The joint venture’s first customer, Florida-based Eve Air Mobility, is a spinoff company of Embraer. Eve aims to get its craft into service in 2026. The Eve air taxis will have a range of 60 miles, a spokesperson said. They will initially seat a pilot, four passengers and luggage, but will eventually be made to function autonomously and carry six passengers.
There should be a number of different companies bringing eVTOLs to the market between 2025 and 2027, said Vincent Braley, chief of staff for Nidec’s motion and drives business.
One California-based company, Joby, plans to begin passenger flights in 2025.
Federal regulators are laying the groundwork for eventual approval of eVTOLs — just last month the Federal Aviation Administration released its proposed rules for certifying eVTOL pilots.
In the future, the motors could potentially be used for cargo drones. Further in the future, they could be used to power airplanes — perhaps beginning with smaller, private or agricultural aircraft, Braley said.
“It is a very substantial, high-growth market,” Gorman said.
Braley said Nidec’s new joint venture plans to hire 30 to 60 people in the first two to three years, many of them engineers.
The team will work on computer models of motors, and then develop prototypes, and run tests on those prototypes.

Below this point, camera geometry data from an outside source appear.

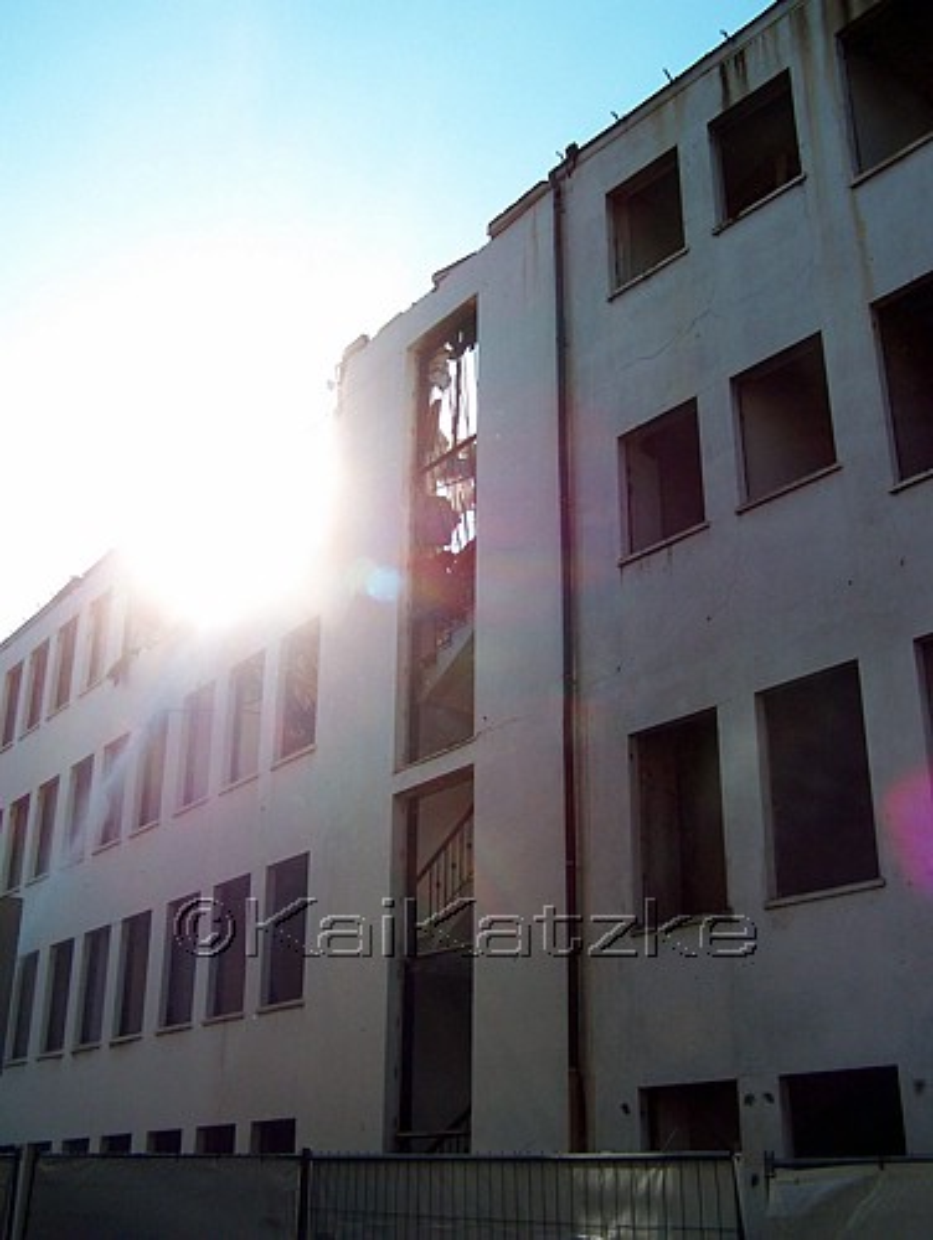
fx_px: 1363
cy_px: 620
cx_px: 466
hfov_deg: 37.8
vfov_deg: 48.9
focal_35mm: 38
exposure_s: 1/1000
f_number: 5
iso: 100
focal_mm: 6.3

While the joint venture will be headquartered in Ferguson, it’s undecided how much of the research and development work will be done in there, Braley said. St. Louis is an aerospace city, while Embraer has a large presence in Florida’s “space coast.”
Nidec’s motors business used to be a part of Emerson, until Nidec acquired it in 2010. The unit is still located on Emerson’s 200-acre campus on West Florissant Avenue in Ferguson. Nidec has several hundred employees at the site, most in roles that support the larger company’s operations, like accounting and marketing. Others work in the labs there, running tests on motors and components.
Nidec has ventured into aerospace in other ways: It has worked with Tokyo-based SoftBank to create a lightweight motor for an unmanned, solar-powered glider. But the new joint venture is the company’s most significant push, so far, to enter the aerospace industry.
Nidec will own 51% of the joint venture, and the deal is expected to close by the end of the year.